Une autre caractéristique unique du belen philippin est son utilisation de détails locaux. Dans certaines crèches, Joseph et Marie sont habillés de vêtements tropicaux au lieu de robes palestiniennes, ont un carabao au lieu d’un âne, et sont logés dans une hutte flanquée de cocotiers au lieu d’une grotte. Cette crèche localisée démontre comment les Philippins ont transformé le christianisme d’une foi autrefois étrangère en la leur.

Un belen ou crèche philippine

Repas du jour de Noël (Noche Buena)

Tout comme le premier Noël a eu lieu dans l’étreinte de la famille, les Philippins accueillent les premières minutes du jour de Noël avec leur plus grand clan. Les familles rassemblent tout le monde, des arrière-grands-parents aux neveux et nièces en bas âge, à minuit pour partager le repas traditionnel de Noël, connu sous le nom de Noche Buena.

Ce repas commence tard dans la soirée de la veille de Noël et dure jusqu’aux premières heures du jour de Noël, et se compose généralement de queso de bola (une boule de fromage edam), de jambon doux de Noël, d’Ensaymada (un pain sucré léger saupoudré de sucre et de fromage râpé) et de chocolat chaud.

Pendant la Noche Buena, on échange des cadeaux et des cartes avec les proches.

Ensaymada

Chants de Noël philippins (Awiting pasko)

Pedro Chirino, un jésuite envoyé aux Philippines au XVIIe siècle, a décrit les chorales philippines comme meilleures que celles d’Espagne. Cet amour de la musique reste une marque de fabrique des Noëls philippins. Les chants locaux sont devenus aussi irremplaçables que nos messes de l’aube et nos lanternes étoilées.

Le crooner de Noël le plus emblématique est Jose Mari Chan. Son album « Christmas in Our Hearts » sorti en 1990, était encore l’album le plus vendu en 2010, et on l’entend encore aujourd’hui dans les magasins et les fêtes.
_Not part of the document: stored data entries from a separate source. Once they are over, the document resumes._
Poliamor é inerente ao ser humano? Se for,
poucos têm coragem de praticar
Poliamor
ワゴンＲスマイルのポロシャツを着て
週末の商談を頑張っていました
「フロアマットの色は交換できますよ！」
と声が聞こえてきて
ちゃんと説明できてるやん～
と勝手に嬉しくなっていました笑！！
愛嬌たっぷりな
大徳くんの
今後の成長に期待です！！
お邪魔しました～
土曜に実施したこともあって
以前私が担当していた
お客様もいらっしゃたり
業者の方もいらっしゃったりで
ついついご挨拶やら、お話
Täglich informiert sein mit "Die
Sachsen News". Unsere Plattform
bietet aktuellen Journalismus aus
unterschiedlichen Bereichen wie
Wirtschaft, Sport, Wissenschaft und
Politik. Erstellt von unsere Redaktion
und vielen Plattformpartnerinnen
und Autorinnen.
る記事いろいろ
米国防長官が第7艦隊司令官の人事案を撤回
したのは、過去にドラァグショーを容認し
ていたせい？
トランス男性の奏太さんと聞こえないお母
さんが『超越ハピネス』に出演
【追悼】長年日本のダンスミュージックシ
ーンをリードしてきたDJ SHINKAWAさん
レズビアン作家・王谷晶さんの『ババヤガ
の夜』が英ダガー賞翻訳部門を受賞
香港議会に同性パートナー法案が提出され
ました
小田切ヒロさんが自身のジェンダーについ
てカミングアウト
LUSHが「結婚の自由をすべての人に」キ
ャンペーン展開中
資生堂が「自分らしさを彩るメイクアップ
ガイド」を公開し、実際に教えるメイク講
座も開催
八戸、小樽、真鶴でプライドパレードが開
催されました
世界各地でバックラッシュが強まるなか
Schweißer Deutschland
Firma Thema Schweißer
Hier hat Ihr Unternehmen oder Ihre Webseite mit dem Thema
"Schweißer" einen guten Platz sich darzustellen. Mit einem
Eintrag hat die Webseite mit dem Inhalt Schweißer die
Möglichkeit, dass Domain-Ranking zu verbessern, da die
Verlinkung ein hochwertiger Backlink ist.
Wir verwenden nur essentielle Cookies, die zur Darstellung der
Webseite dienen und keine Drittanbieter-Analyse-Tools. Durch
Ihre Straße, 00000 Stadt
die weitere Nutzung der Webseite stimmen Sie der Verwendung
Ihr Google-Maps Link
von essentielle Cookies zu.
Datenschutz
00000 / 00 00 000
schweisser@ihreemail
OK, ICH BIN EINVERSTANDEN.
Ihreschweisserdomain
La chanson la plus populaire de cette collection a une orientation chrétienne indubitable, comme on le voit dans ces paroles:

Quand je vois des filles et des garçons vendre des lanternes dans la rue,
je me souviens de l’enfant dans la crèche quand il dort,
Quand je vois des gens donner des cadeaux, échanger des cartes,
je crois que Noël est vraiment dans leur cœur.